= Dorit Bar-On =

American philosopher (born 1955)

Dorit Bar-On (דורית בר-און; born 1955) is a Professor of Philosophy at the University of Connecticut and Director of the Expression, Communication, and the Origins of Meaning (ECOM) Research Group. Her research focuses on philosophy of language, philosophy of mind, epistemology, and metaethics. She previously held positions at the University of Rochester and UNC-Chapel Hill, where she was the Zachary Smith Distinguished Term Professor of Research and Undergraduate Education from 2014 to 2015.

== Education and career ==
Bar-On earned a BA at Tel Aviv University in Philosophy and Linguistics before earning her MA and PhD in Philosophy at UCLA. Her dissertation, Indeterminacy of Translation: Theory and Practice, was written under the supervision of Tyler Burge, Rogers Albritton, Keith Donnellan, David Kaplan, and David Pears. Bar-On has also written Hebrew translations of poetry, fiction, and philosophy, including three anthologies in modern philosophy, writings by Iris Murdoch, Kurt Vonnegut, Dos Passos, Dorothy Richardson, E. E. Cummings, Robert Louis Stevenson, Walter Scott, and, in collaboration with Marcia Falk, a collection of poems by Zelda Schneerson Mishkovsky and The Book of Blessings.

Her other professional experience includes being a radio producer, editor and broadcaster for the Israel IDF radio station, a television writer and host in Israel, and a Hebrew television newscaster and interviewer for Channel 18 in Los Angeles. Bar-On also formerly served as the President of MYCO@UNC, a youth chamber organization, from 2009 to 2012.

== Research ==
In Speaking My Mind: Expression and Self-Knowledge, published by Oxford University Press, Bar-On investigates the problem of self-knowledge in relation to questions of expression and expressive behavior. She draws on historical figures including Wittgenstein and Darwin to develop a neo-expressivist view of first-personal expressive utterances which explains how these utterances differ epistemically from non-expressive utterances while sharing the same semantic structure. Speaking My Mind was described by Joseph Owens of the University of Minnesota as "a rich book; rich in topics, in argumentation, and in philosophical imagination and insight." In subsequent work, Bar-On has applied this neo-expressivist framework to additional problems in the philosophy of language, metaethics, and epistemology. More recently, Bar-On has sought to illuminate the nature of human communication by situating it in relation to animal expressive communication more broadly, and thereby to show how human linguistic meaning can be understood consistently with a naturalistic theory of the world.

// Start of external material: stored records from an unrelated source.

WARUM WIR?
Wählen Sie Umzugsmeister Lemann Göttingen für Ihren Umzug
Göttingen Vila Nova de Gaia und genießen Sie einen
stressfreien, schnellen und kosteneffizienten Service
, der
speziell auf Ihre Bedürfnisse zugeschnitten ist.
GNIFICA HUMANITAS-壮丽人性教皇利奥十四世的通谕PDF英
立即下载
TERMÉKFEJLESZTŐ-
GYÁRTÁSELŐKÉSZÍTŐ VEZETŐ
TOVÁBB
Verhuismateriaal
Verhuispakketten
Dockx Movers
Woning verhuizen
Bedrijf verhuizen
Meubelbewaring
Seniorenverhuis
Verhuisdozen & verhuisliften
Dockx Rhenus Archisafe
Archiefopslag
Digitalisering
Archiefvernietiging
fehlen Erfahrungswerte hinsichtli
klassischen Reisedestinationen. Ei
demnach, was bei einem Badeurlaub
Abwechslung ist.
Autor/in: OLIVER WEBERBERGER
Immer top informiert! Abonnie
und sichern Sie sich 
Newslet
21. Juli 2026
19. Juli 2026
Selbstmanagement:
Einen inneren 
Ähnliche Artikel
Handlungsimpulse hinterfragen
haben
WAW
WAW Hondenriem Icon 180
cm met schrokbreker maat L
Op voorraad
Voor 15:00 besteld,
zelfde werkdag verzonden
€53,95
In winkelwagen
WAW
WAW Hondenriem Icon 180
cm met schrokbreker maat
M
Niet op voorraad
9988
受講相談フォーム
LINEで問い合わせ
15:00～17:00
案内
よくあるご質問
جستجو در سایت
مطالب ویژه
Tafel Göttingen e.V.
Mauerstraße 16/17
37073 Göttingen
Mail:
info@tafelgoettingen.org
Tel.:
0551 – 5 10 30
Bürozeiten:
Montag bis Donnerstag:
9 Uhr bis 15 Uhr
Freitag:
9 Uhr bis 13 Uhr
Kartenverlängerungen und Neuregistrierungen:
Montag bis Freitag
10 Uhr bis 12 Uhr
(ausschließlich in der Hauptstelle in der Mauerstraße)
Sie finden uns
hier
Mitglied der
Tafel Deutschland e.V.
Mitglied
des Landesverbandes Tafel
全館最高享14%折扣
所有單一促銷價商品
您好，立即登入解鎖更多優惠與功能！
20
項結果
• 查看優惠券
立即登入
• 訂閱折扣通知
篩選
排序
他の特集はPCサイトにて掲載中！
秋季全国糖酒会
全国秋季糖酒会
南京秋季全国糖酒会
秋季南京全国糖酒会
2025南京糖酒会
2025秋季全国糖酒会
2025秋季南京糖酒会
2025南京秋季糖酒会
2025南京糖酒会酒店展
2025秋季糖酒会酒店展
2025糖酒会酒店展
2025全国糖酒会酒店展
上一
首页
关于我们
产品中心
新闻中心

== Selected publications ==
- Speaking My Mind: Expression and Self-Knowledge (Oxford University Press, 2004)
- Expression and Self-Knowledge (co-authored with Crispin Wright) (Wiley-Blackwell, 2023)
- “First-Person Authority: Dualism, Constitutivism, and Neo-Expressivism” Erkenntnis 2009
- “The Use of Force Against Deflationism: Assertion and Truth”, (with Keith Simmons) in Truth and Speech Acts: Studies in the Philosophy of Language, Greimann and Siegwart, eds., Routledge, 2007, 61–89.
- “Deflationism”, (with Keith Simmons) in Oxford Handbook in Philosophy of Language, Ernie LePore, ed., Oxford University Press, 2006, 607–630. ISBN 978-0-19-925941-0.